Kommentar Bildung: Blick in den Abgrund

Thema Bildungsgipfel in Dresden: Gut, dass er überhaupt stattfand - mehr gibt es nämlich nicht zu feiern.

Ein Gipfelaufstieg ist häufig ein Abenteuer. Manchem gefällt das Hinaufkraxeln besser, andere freuen sich auf den Abstieg. Und wenn Wolken aufziehen, dann meistens blitzschnell. Ebenso verhält es sich mit dem Bildungsgipfel, zu dem sich Bundeskanzlerin und Ministerpräsidenten in Dresden verabredet hatten. Dass er überhaupt stattfand, war ein Erfolg. Viel mehr gibt es nicht zu feiern.
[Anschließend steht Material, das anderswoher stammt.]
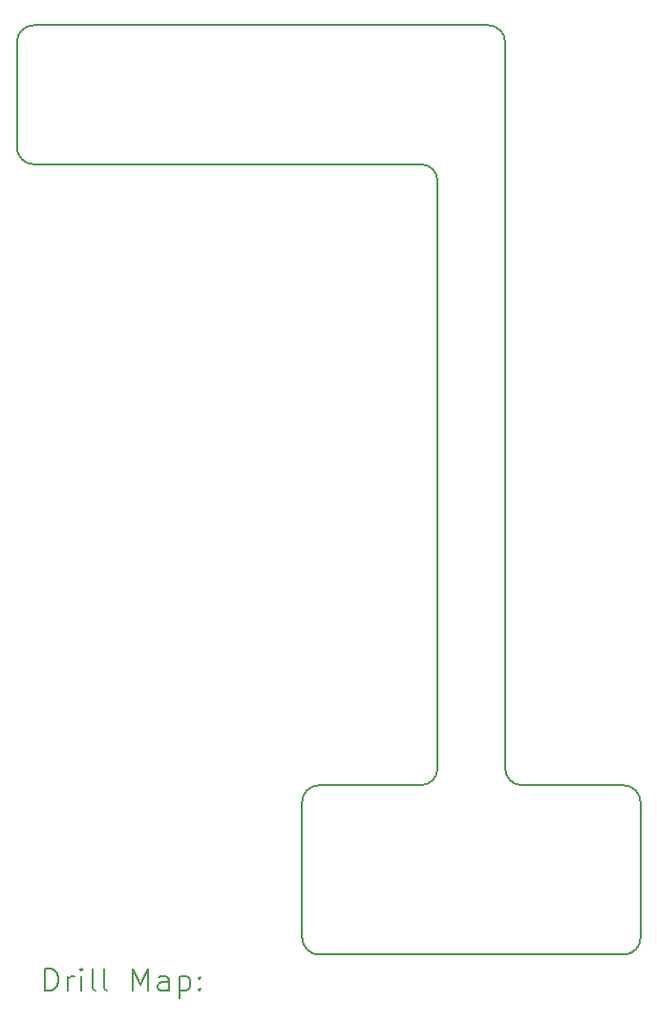
<source format=gbr>
%TF.GenerationSoftware,KiCad,Pcbnew,7.0.7*%
%TF.CreationDate,2024-12-02T13:56:50+01:00*%
%TF.ProjectId,Finger_FSR_V1_length,46696e67-6572-45f4-9653-525f56315f6c,rev?*%
%TF.SameCoordinates,Original*%
%TF.FileFunction,Drillmap*%
%TF.FilePolarity,Positive*%
%FSLAX45Y45*%
G04 Gerber Fmt 4.5, Leading zero omitted, Abs format (unit mm)*
G04 Created by KiCad (PCBNEW 7.0.7) date 2024-12-02 13:56:50*
%MOMM*%
%LPD*%
G01*
G04 APERTURE LIST*
%ADD10C,0.200000*%
G04 APERTURE END LIST*
D10*
X11315000Y-7035000D02*
X11315000Y-7965000D01*
X11465000Y-6885000D02*
G75*
G03*
X11315000Y-7035000I0J-150000D01*
G01*
X16695000Y-15115000D02*
G75*
G03*
X16845000Y-14965000I0J150000D01*
G01*
X16845000Y-14965000D02*
X16845000Y-13765000D01*
X15645000Y-13465000D02*
G75*
G03*
X15795000Y-13615000I150000J0D01*
G01*
X15045000Y-8265000D02*
X15045000Y-13465000D01*
X15495000Y-6885000D02*
X11465000Y-6885000D01*
X15045000Y-8265000D02*
G75*
G03*
X14895000Y-8115000I-150000J0D01*
G01*
X13845000Y-13765000D02*
X13845000Y-14965000D01*
X16695000Y-13615000D02*
X15795000Y-13615000D01*
X13995000Y-13615000D02*
G75*
G03*
X13845000Y-13765000I0J-150000D01*
G01*
X15645000Y-13465000D02*
X15645000Y-7035000D01*
X16845000Y-13765000D02*
G75*
G03*
X16695000Y-13615000I-150000J0D01*
G01*
X11315000Y-7965000D02*
G75*
G03*
X11465000Y-8115000I150000J0D01*
G01*
X14895000Y-13615000D02*
X13995000Y-13615000D01*
X13845000Y-14965000D02*
G75*
G03*
X13995000Y-15115000I150000J0D01*
G01*
X14895000Y-13615000D02*
G75*
G03*
X15045000Y-13465000I0J150000D01*
G01*
X13995000Y-15115000D02*
X16695000Y-15115000D01*
X15645000Y-7035000D02*
G75*
G03*
X15495000Y-6885000I-150000J0D01*
G01*
X11465000Y-8115000D02*
X14895000Y-8115000D01*
X11565777Y-15436484D02*
X11565777Y-15236484D01*
X11565777Y-15236484D02*
X11613396Y-15236484D01*
X11613396Y-15236484D02*
X11641967Y-15246008D01*
X11641967Y-15246008D02*
X11661015Y-15265055D01*
X11661015Y-15265055D02*
X11670539Y-15284103D01*
X11670539Y-15284103D02*
X11680062Y-15322198D01*
X11680062Y-15322198D02*
X11680062Y-15350769D01*
X11680062Y-15350769D02*
X11670539Y-15388865D01*
X11670539Y-15388865D02*
X11661015Y-15407912D01*
X11661015Y-15407912D02*
X11641967Y-15426960D01*
X11641967Y-15426960D02*
X11613396Y-15436484D01*
X11613396Y-15436484D02*
X11565777Y-15436484D01*
X11765777Y-15436484D02*
X11765777Y-15303150D01*
X11765777Y-15341246D02*
X11775301Y-15322198D01*
X11775301Y-15322198D02*
X11784824Y-15312674D01*
X11784824Y-15312674D02*
X11803872Y-15303150D01*
X11803872Y-15303150D02*
X11822920Y-15303150D01*
X11889586Y-15436484D02*
X11889586Y-15303150D01*
X11889586Y-15236484D02*
X11880062Y-15246008D01*
X11880062Y-15246008D02*
X11889586Y-15255531D01*
X11889586Y-15255531D02*
X11899110Y-15246008D01*
X11899110Y-15246008D02*
X11889586Y-15236484D01*
X11889586Y-15236484D02*
X11889586Y-15255531D01*
X12013396Y-15436484D02*
X11994348Y-15426960D01*
X11994348Y-15426960D02*
X11984824Y-15407912D01*
X11984824Y-15407912D02*
X11984824Y-15236484D01*
X12118158Y-15436484D02*
X12099110Y-15426960D01*
X12099110Y-15426960D02*
X12089586Y-15407912D01*
X12089586Y-15407912D02*
X12089586Y-15236484D01*
X12346729Y-15436484D02*
X12346729Y-15236484D01*
X12346729Y-15236484D02*
X12413396Y-15379341D01*
X12413396Y-15379341D02*
X12480062Y-15236484D01*
X12480062Y-15236484D02*
X12480062Y-15436484D01*
X12661015Y-15436484D02*
X12661015Y-15331722D01*
X12661015Y-15331722D02*
X12651491Y-15312674D01*
X12651491Y-15312674D02*
X12632443Y-15303150D01*
X12632443Y-15303150D02*
X12594348Y-15303150D01*
X12594348Y-15303150D02*
X12575301Y-15312674D01*
X12661015Y-15426960D02*
X12641967Y-15436484D01*
X12641967Y-15436484D02*
X12594348Y-15436484D01*
X12594348Y-15436484D02*
X12575301Y-15426960D01*
X12575301Y-15426960D02*
X12565777Y-15407912D01*
X12565777Y-15407912D02*
X12565777Y-15388865D01*
X12565777Y-15388865D02*
X12575301Y-15369817D01*
X12575301Y-15369817D02*
X12594348Y-15360293D01*
X12594348Y-15360293D02*
X12641967Y-15360293D01*
X12641967Y-15360293D02*
X12661015Y-15350769D01*
X12756253Y-15303150D02*
X12756253Y-15503150D01*
X12756253Y-15312674D02*
X12775301Y-15303150D01*
X12775301Y-15303150D02*
X12813396Y-15303150D01*
X12813396Y-15303150D02*
X12832443Y-15312674D01*
X12832443Y-15312674D02*
X12841967Y-15322198D01*
X12841967Y-15322198D02*
X12851491Y-15341246D01*
X12851491Y-15341246D02*
X12851491Y-15398388D01*
X12851491Y-15398388D02*
X12841967Y-15417436D01*
X12841967Y-15417436D02*
X12832443Y-15426960D01*
X12832443Y-15426960D02*
X12813396Y-15436484D01*
X12813396Y-15436484D02*
X12775301Y-15436484D01*
X12775301Y-15436484D02*
X12756253Y-15426960D01*
X12937205Y-15417436D02*
X12946729Y-15426960D01*
X12946729Y-15426960D02*
X12937205Y-15436484D01*
X12937205Y-15436484D02*
X12927682Y-15426960D01*
X12927682Y-15426960D02*
X12937205Y-15417436D01*
X12937205Y-15417436D02*
X12937205Y-15436484D01*
X12937205Y-15312674D02*
X12946729Y-15322198D01*
X12946729Y-15322198D02*
X12937205Y-15331722D01*
X12937205Y-15331722D02*
X12927682Y-15322198D01*
X12927682Y-15322198D02*
X12937205Y-15312674D01*
X12937205Y-15312674D02*
X12937205Y-15331722D01*
M02*

</source>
Zunächst hat das Treffen in Dresden das Gespräch über die Qualität und die Ausstattung von Schulen wieder in Gang gesetzt. Das ist bemerkenswert. Denn die Föderalismusreform des Jahres 2006 hatte diesen Dialog jäh beendet. Tatsächlich ist dem Gespräch nun die Verpflichtung entsprungen, die Investitionen in die Köpfe der jungen Bürger zu erhöhen. Das war überfällig und ist wichtig.

Freilich haben alle Beteiligten vom Gipfel aus in den Abgrund blicken dürfen - in den Abgrund der Bildungsarmut. Und obwohl Bildungsverlierer und Risikoschüler von dort oben überdeutlich sichtbar wurden, haben Merkel und vor allem die Ministerpräsidenten viel zu viel über Zuständigkeiten gestritten und viel zu wenig unternommen, um ihnen zu helfen.

Als die probatesten Mittel gegen Bildungsarmut gelten derzeit die frühkindliche Bildung (früh fördern statt spät reparieren) und Rettungsaktionen für Schulabbrecher. Beides war Thema in Dresden, aber beide Vereinbarungen gehen ins Leere - weil sie nicht unterfüttert sind mit echten Reformen. Wer Kitas zu kleinen Unis ausbauen will, der muss dafür schon auch exzellentes Personal ausbilden. Es fehlen aber rund 10.000 neue Erzieherinnen - jährlich. Nicht besser sieht es in Sachen Schulabbrecher aus. Wer ihre Zahl halbieren will, muss sofort eine Reform der Haupt- und Sonderschulen angehen. Denn bislang vergeben viele Sonderschulen nicht mal Hauptschulabschlüsse - ein Skandal.

Das Fazit lautet, dass das allgemeine Recht auf Bildung in Deutschland de facto nicht mehr gewährleistet ist. Das - und den ewigen Streit zwischen Bund und Ländern - können wir uns nicht leisten. Nicht als Demokraten und schon gar nicht als Mitglieder einer schrumpfenden Gesellschaft. Wir dürfen kein Talent mehr vergeuden!